I used the caret R package and split the data set in two, a training set of 10 persons and a test set of the remaining 8 persons.
I then trained a RIDGE model using glmnet on the 10 persons with 4-fold cross validation. I then predicted the outcome on the remaining 8 persons using the trained model.
The correlation between actual Y and predicted Y was r=0.933, which is amazingly good. Too good to be true?
Heres my codes:
set.seed(7)
a <- createDataPartition(dfpred$Y, list=FALSE)
training <- dfpred[a,]
test <- dfpred[-a,]
library(mlbench)
library(caret)
control <- trainControl(method = "cv", number = 4)
set.seed(7)
modelRIDGE <- train(Y~., data=training, method="glmnet", trControl=control, tuneGrid = expand.grid(alpha = 0, lambda = 0))
MEA: 0.9280647
RMSE: 1.071609
R squared: 0.9748333
hm=predict(object=modelRIDGE,newdata=test[,-1])

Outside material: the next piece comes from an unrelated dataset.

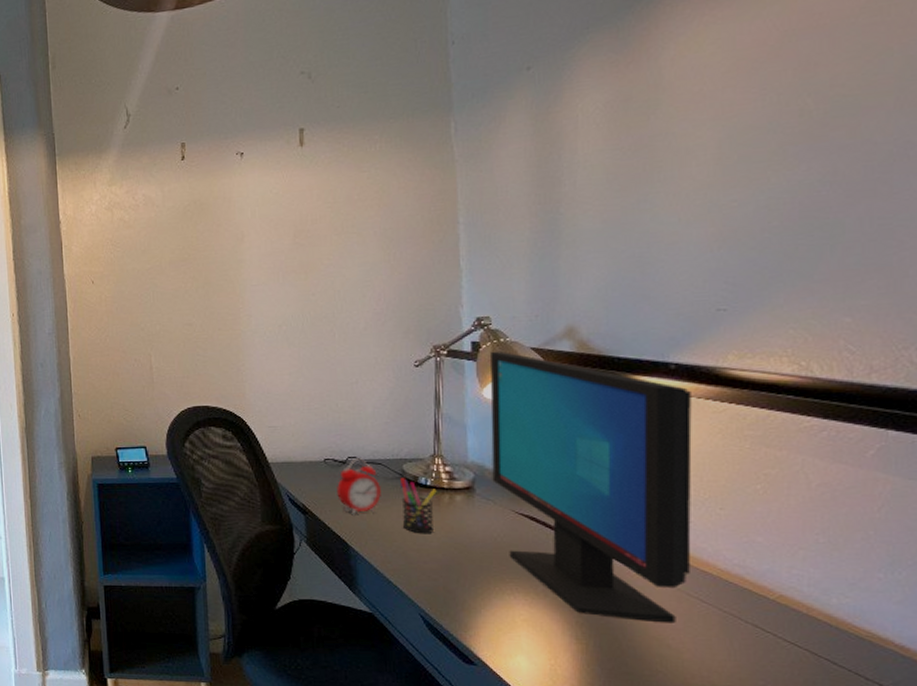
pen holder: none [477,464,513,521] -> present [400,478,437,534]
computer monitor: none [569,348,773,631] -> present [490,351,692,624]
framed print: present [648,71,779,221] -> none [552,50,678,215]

cor.test(hm,test$Y) # r=0.933 p<0.001
This looks very very good. So good that I worry I have overlooked something? Any input would help, thank you!
A note on the data: Its clinical relevant basic research on difficult/rare human species. The data are really unique and tries på predict body glucose uptake based on serum protein concentrations. The methods are really robust and accurate. The sample size is small, but there are no larger data sets of this type available anywhere.